**SUPPLIED PASSAGE:**
Principal Investigator David Harrar II Project r09
School of Mathematical Sciences, Machine VP
Parallel/Vector Implementations of Algorithms for the Solution of PDEs
Work continued on the development, analysis, and efficient implementation of iterative methods for the solution of partial differential equations (PDEs) on vector and parallel supercomputers. The primary interest has been in the use of preconditioned conjugate gradient (PCG) methods to solve the large, sparse, linear systems of equations arising from the finite difference discretization of elliptic PDEs. The preconditioning is effected through the use of other iterative methods, in particular symmetric successive over-relaxation (SSOR). The preconditioner then consists of a matrix polynomial in the SSOR iteration matrix.
It was observed that the majority of the time spent in these polynomial PCG methods was due to the communication inherent in the execution of the SSOR preconditioning. Therefore novel alternative data assignment schemes were introduced so as to accelerate the execution of SSOR, in particular, and local iterative updates, in general; these so-called "lattice assignment schemes" may be used to accelerate stencil operations in any data-parallel PDE application. All that these schemes entail is the assignment of multiple points of the computational domain to each of the (virtual) processors. When done in the prescribed manner, these assignment schemes result in a considerable reduction in the number of shift operations necessary to implement a typical stencil iteration. The choice of the parameters of the lattice assignment scheme is determined based on the geometry of the stencil and on the multicolouring scheme used to decouple local iterative updates under this stencil.
When incorporated into the SSOR-based preconditioners these schemes resulted in a considerable improvement to the efficiency of the parallel performance of the methods, especially for higher-degree polynomials. It is hoped that these schemes may be used to accelerate data-parallel updates implemented not only using CM-Fortran as on the CM-5, but also implemented on other machines which support data-parallel programming in languages such as High Performance Fortran.
What are the basic questions addressed?
As described above, the basic question was that of how to accelerate the data-parallel implementation of local iterative updates (stencil operations).
What are the results to date and future of the work?

**TASK SET:**
a – From the project report, return the part that opens with the words containing "As described above, the" and closes with "of the work?".
b – Check each statement against the project report and answer yes or no, quoting the words that decide it. (i) The preconditioning relies on symmetric successive over-relaxation. (ii) Most of the time in the polynomial PCG methods went to arithmetic computation. (iii) The lattice assignment schemes give each processor a single point of the computational domain.
c – According to the project report, what determines the choice of the parameters of the lattice assignment scheme?

(Collected data)
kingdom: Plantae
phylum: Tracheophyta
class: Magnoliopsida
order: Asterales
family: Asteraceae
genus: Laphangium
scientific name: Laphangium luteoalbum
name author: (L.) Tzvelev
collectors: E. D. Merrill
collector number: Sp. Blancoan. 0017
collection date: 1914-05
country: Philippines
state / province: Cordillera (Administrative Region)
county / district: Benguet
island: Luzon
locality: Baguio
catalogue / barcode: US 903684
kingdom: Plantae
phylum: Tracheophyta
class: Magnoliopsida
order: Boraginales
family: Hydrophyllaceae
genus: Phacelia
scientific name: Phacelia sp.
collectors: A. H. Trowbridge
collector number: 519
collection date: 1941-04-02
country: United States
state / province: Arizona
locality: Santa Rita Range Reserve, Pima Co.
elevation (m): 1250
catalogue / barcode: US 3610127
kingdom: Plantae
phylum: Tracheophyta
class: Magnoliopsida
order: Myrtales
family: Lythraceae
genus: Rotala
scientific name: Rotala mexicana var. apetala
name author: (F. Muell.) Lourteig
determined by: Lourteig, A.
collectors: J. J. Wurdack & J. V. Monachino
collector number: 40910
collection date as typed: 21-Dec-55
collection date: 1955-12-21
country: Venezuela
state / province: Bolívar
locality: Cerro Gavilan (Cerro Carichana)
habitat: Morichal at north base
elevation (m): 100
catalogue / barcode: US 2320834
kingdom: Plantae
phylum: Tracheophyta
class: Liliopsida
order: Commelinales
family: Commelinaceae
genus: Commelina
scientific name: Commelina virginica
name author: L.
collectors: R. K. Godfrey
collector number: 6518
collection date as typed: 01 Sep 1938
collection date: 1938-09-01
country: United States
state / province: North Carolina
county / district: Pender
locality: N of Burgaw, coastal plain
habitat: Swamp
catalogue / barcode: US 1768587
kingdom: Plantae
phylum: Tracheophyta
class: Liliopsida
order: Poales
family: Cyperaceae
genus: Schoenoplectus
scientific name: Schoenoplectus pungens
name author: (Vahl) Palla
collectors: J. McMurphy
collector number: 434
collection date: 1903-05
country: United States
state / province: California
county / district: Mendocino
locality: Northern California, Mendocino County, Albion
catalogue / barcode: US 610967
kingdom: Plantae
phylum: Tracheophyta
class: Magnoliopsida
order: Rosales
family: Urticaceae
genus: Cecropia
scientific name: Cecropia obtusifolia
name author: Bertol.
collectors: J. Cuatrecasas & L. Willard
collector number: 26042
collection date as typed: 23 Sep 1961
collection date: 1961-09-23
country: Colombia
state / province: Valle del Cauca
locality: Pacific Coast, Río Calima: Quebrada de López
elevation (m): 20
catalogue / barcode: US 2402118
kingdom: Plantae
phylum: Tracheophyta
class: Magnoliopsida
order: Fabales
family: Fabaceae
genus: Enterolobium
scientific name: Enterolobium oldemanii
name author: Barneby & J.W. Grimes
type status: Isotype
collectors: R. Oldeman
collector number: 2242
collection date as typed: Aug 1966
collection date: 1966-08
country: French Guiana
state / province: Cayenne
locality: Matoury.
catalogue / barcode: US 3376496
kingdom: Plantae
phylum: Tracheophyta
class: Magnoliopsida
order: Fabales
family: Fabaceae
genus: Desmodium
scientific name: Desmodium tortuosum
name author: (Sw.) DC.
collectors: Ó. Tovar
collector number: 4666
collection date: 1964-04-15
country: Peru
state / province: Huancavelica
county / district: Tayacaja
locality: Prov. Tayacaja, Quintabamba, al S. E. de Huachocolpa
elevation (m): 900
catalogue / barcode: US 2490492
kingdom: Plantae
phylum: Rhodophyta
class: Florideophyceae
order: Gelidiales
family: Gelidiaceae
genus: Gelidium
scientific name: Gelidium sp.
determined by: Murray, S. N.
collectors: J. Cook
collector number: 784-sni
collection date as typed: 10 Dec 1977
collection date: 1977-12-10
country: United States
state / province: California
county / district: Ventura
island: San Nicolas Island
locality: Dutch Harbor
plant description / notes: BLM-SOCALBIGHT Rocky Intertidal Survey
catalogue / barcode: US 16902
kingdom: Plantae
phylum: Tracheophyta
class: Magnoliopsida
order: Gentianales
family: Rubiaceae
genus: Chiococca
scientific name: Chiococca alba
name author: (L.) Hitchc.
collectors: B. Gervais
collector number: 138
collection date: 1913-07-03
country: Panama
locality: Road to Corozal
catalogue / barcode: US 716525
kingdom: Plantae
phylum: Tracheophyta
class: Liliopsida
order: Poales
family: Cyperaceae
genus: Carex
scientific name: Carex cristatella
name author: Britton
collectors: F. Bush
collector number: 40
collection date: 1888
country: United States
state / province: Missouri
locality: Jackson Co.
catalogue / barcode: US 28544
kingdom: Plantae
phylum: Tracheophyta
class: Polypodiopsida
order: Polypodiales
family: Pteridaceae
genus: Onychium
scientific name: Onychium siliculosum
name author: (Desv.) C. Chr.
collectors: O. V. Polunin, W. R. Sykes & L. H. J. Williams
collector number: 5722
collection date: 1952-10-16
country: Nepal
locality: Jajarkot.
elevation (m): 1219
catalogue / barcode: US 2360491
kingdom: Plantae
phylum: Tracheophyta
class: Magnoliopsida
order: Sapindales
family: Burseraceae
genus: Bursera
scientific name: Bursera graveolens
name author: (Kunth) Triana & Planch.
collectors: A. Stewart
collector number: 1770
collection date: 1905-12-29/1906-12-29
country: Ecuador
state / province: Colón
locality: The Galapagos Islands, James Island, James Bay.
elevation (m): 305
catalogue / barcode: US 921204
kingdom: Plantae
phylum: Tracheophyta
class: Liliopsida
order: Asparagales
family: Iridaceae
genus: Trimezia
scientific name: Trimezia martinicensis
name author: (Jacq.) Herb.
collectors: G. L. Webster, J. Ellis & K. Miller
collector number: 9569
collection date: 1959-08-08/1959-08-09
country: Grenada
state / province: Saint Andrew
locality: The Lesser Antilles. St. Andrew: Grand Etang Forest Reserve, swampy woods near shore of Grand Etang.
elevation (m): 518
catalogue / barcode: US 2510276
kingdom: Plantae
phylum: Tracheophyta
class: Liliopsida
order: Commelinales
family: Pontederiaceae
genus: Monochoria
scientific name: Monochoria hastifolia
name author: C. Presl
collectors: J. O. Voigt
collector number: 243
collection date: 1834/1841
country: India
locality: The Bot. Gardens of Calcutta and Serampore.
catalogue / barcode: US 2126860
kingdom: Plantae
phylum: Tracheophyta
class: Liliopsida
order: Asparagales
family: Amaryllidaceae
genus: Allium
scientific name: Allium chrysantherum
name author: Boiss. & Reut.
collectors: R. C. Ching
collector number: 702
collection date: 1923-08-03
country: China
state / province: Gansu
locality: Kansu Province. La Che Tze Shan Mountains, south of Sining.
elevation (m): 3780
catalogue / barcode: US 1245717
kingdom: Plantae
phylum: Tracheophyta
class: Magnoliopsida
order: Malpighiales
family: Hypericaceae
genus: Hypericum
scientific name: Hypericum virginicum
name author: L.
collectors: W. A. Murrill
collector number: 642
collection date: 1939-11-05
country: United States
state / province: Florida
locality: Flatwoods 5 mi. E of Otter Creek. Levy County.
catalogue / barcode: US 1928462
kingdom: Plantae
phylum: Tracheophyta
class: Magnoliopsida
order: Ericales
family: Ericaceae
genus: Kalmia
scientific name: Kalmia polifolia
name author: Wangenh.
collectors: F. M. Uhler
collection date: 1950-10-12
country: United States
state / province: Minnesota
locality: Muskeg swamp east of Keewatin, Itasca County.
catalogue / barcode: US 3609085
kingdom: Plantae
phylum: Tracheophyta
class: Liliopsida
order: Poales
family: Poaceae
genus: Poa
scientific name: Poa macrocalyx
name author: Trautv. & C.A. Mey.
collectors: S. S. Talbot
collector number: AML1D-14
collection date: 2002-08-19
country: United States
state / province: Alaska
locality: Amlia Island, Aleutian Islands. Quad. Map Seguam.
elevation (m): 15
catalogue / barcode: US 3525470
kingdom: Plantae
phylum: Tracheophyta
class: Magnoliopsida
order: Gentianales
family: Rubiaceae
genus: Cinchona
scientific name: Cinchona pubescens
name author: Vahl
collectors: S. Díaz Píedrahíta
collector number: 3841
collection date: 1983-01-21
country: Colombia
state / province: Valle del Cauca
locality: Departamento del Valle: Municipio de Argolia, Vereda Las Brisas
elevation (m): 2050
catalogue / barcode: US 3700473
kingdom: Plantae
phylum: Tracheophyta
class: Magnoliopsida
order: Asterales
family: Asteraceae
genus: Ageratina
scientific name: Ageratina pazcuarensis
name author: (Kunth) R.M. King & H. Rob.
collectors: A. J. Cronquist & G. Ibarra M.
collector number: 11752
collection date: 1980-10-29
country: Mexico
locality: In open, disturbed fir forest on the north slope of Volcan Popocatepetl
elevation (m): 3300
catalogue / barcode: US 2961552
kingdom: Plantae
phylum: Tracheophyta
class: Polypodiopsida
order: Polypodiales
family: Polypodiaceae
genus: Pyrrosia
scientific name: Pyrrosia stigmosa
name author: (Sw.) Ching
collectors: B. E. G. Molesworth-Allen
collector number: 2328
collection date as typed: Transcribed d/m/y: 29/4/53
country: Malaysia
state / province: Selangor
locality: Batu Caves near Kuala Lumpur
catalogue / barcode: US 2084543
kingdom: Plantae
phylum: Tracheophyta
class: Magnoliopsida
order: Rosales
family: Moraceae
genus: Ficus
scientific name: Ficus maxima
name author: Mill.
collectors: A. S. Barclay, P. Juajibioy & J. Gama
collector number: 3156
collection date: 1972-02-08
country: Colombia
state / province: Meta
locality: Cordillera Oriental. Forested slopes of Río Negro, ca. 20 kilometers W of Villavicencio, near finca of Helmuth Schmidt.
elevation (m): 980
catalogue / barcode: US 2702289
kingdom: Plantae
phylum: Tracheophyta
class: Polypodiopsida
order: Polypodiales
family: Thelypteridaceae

**TASK-BY-TASK OUTPUTS:**
a –
As described above, the basic question was that of how to accelerate the data-parallel implementation of local iterative updates (stencil operations).
What are the results to date and future of the work?

b –
(i) Yes: "in particular symmetric successive over-relaxation (SSOR)"
(ii) No: "the majority of the time spent in these polynomial PCG methods was due to the communication inherent in the execution of the SSOR preconditioning"
(iii) No: "the assignment of multiple points of the computational domain to each of the (virtual) processors"

c – The geometry of the stencil and the multicolouring scheme used to decouple local iterative updates under that stencil.